Wie „Aprilkinder“ erzählt auch „Kleine Freiheit“ von einer nur wenig wahrgenommenen Normalität zwischen den Welten: Baran lebt zwischen der Erinnerung an die Familie im fernen Kurdistan und seinem gegenwärtigen Leben in Hamburg, quasi zwischen den Zeiten – zwischen der Sehnsucht nach seiner Vergangenheit, der unsicheren Gegenwart und einer offenen Zukunft, zwischen Nostalgie und Überlebenswillen, Hoffnung und Gleichgültigkeit.
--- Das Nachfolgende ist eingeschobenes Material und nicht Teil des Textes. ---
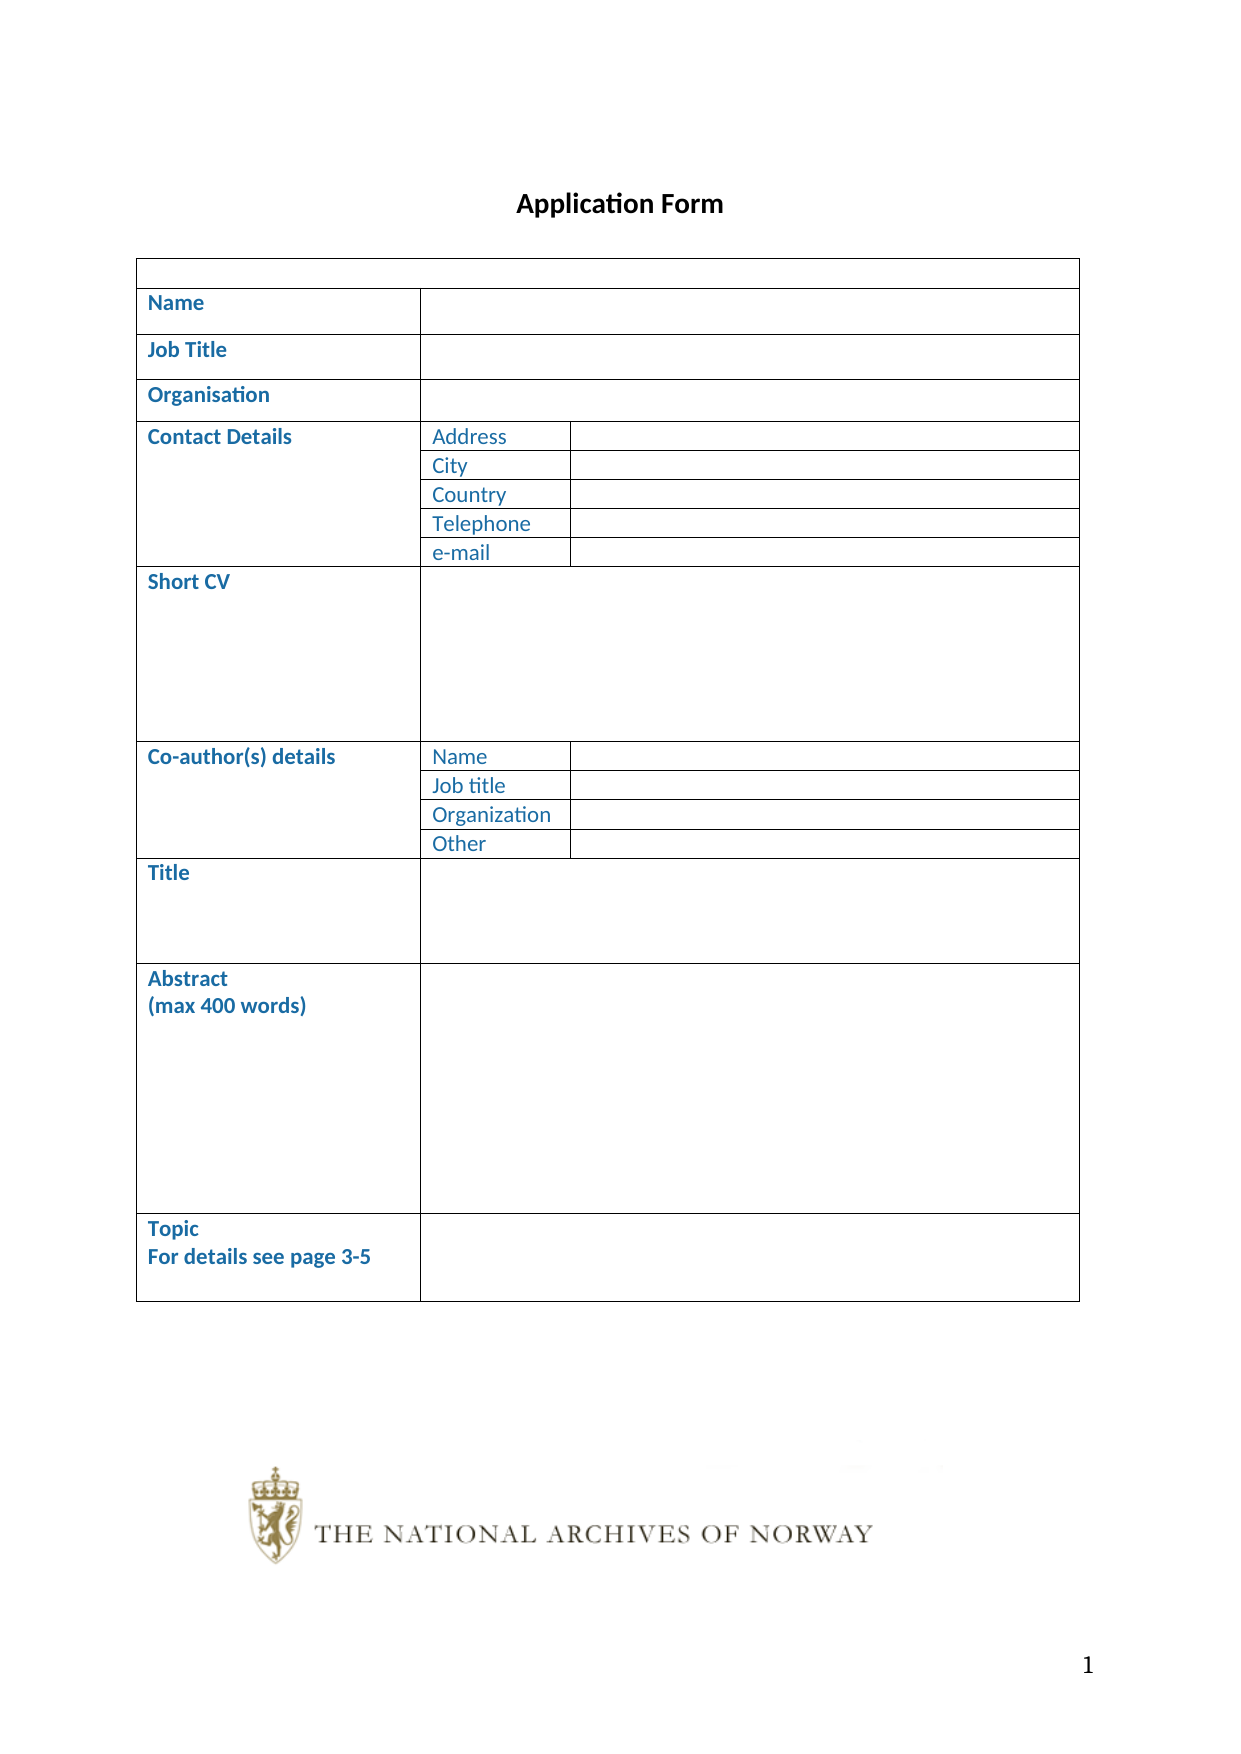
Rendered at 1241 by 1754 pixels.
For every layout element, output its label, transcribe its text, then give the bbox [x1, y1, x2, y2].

table_header [137, 259, 1079, 287]
table_cell Topic For details see page 3-5 [137, 1214, 420, 1301]
table_cell Organisation [137, 380, 420, 421]
table_cell City [421, 451, 570, 479]
table_cell [421, 289, 1079, 334]
table_cell [571, 830, 1079, 857]
table_cell [571, 742, 1079, 770]
table_cell e-mail [421, 538, 570, 566]
table_cell Contact Details [137, 422, 420, 566]
table_cell Abstract (max 400 words) [137, 964, 420, 1213]
table_cell [571, 509, 1079, 537]
text Application Form [148, 185, 1092, 221]
table_cell [421, 380, 1079, 421]
table_cell [421, 335, 1079, 379]
table_cell Short CV [137, 567, 420, 741]
table_cell [571, 480, 1079, 508]
table_cell [571, 451, 1079, 479]
table_cell [421, 964, 1079, 1213]
table_cell Job Title [137, 335, 420, 379]
table_cell Organization [421, 800, 570, 828]
table_cell Job title [421, 771, 570, 799]
table_cell Address [421, 422, 570, 450]
table_cell Co-author(s) details [137, 742, 420, 857]
table_cell [421, 1214, 1079, 1301]
table_cell [421, 567, 1079, 741]
table_cell Other [421, 830, 570, 857]
table_cell [571, 538, 1079, 566]
table_cell [571, 771, 1079, 799]
table_cell Name [137, 289, 420, 334]
table_cell [571, 422, 1079, 450]
table_cell Title [137, 859, 420, 963]
table_cell Country [421, 480, 570, 508]
table_cell [571, 800, 1079, 828]
table_cell Telephone [421, 509, 570, 537]
table_cell Name [421, 742, 570, 770]
picture [238, 1439, 943, 1589]
table_cell [421, 859, 1079, 963]
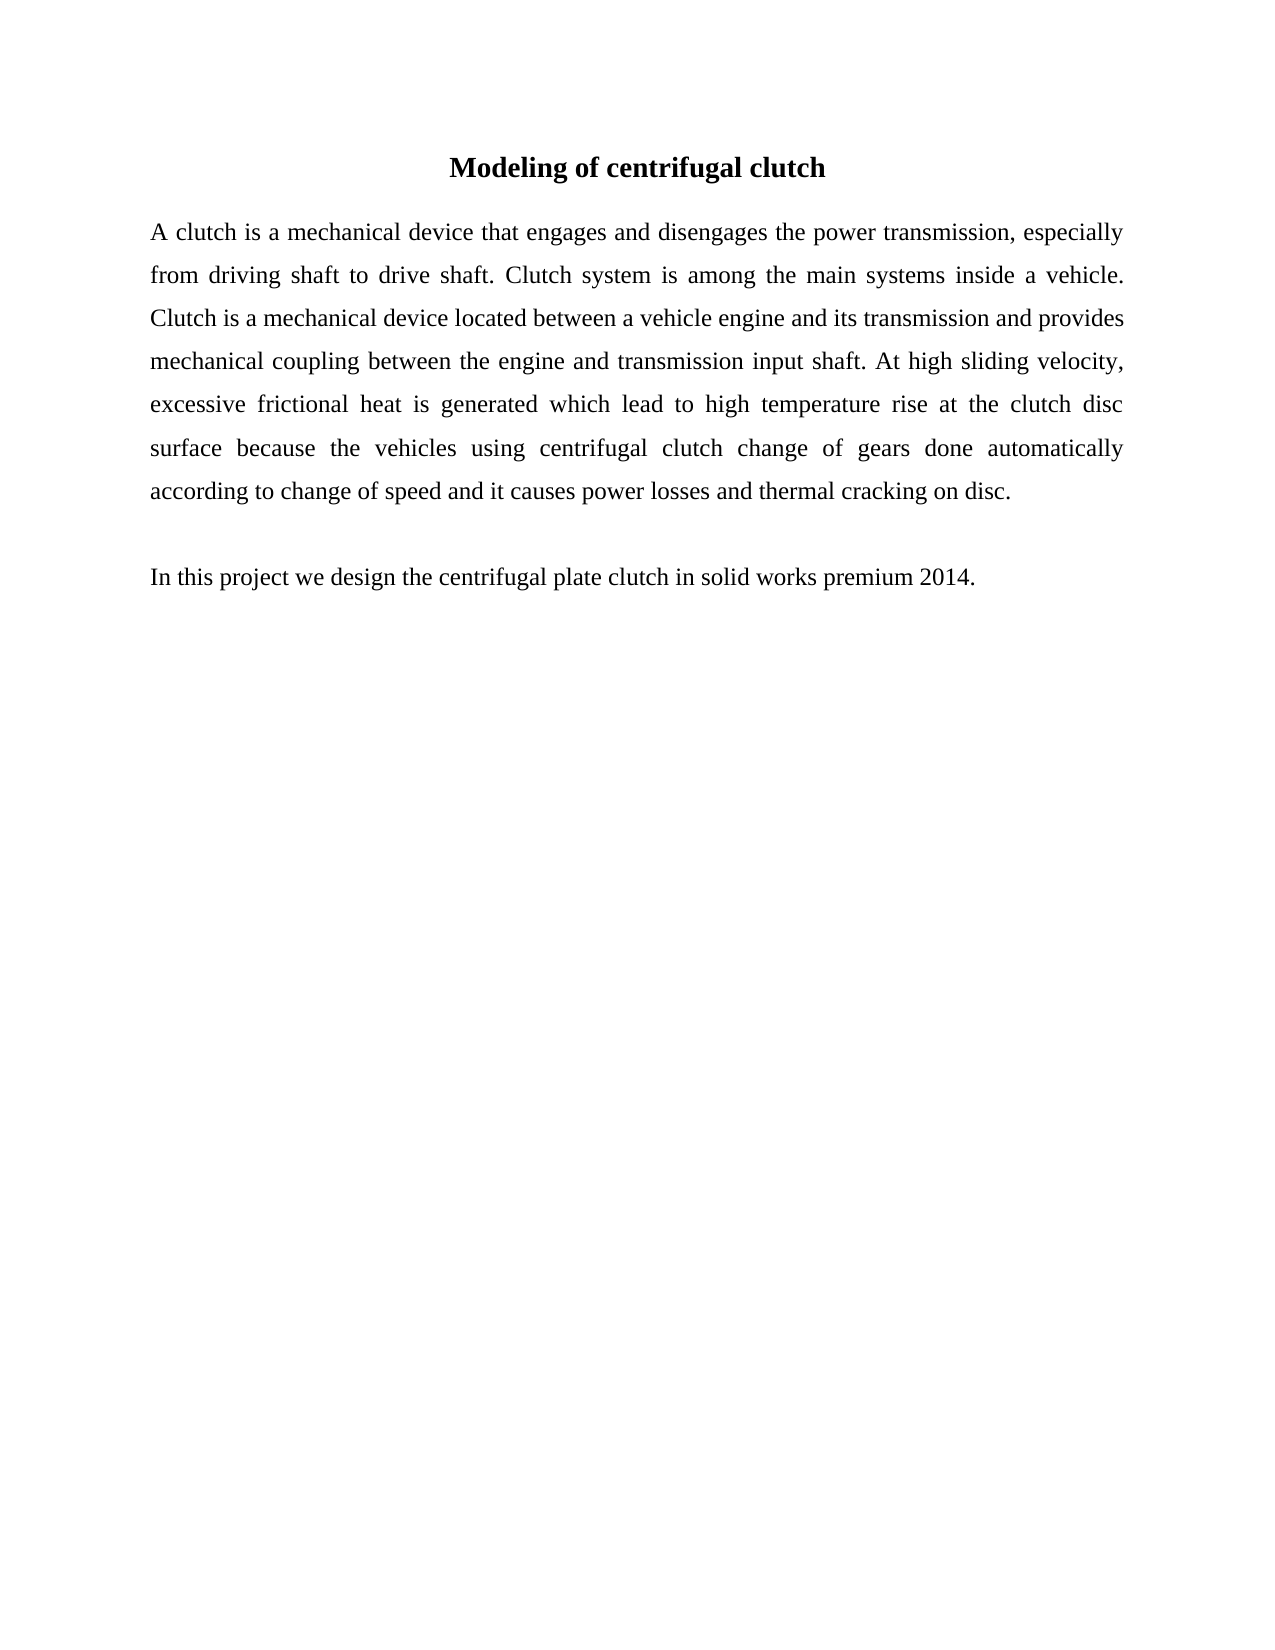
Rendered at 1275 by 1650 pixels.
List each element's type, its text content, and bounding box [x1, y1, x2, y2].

text Modeling of centrifugal clutch [150, 150, 1125, 183]
text In this project we design the centrifugal plate clutch in solid works premium 2014. [150, 562, 1125, 591]
text A clutch is a mechanical device that engages and disengages the power transmission, especially from driving shaft to drive shaft. Clutch system is among the main systems inside a vehicle. Clutch is a mechanical device located between a vehicle engine and its transmission and provides mechanical coupling between the engine and transmission input shaft. At high sliding velocity, excessive frictional heat is generated which lead to high temperature rise at the clutch disc surface because the vehicles using centrifugal clutch change of gears done automatically according to change of speed and it causes power losses and thermal cracking on disc. [150, 217, 1125, 504]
Dabei ist er inmitten der multikulturellen Normalität der dritten und vierten Immigrantengeneration der Außenseiter – als Illegaler ist er für die Etablierten ein Fremdkörper. Der Film besticht durch seine natürliche Darstellung, die detailreiche Inszenierung des sozialen Umfeldes und die Spontaneität seiner Hauptund Nebenfiguren. Der Regisseur besetzte viele Rollen mit Laien, beide Hauptdarsteller sind Hamburger Schüler. Zudem fasziniert „Kleine Freiheit“ durch einen fast heiteren Realismus sowie die genaue Beobachtung der Wirklichkeit – die Authentizität des sozialen Umfeldes. Die Protagonisten stecken voller sympathischer Widersprüche, jenseits von Gut und Böse – eine unprätentiöse Zustandbeschreibung jenseits politischer Larmoyanz und Sozialarbeiterpose.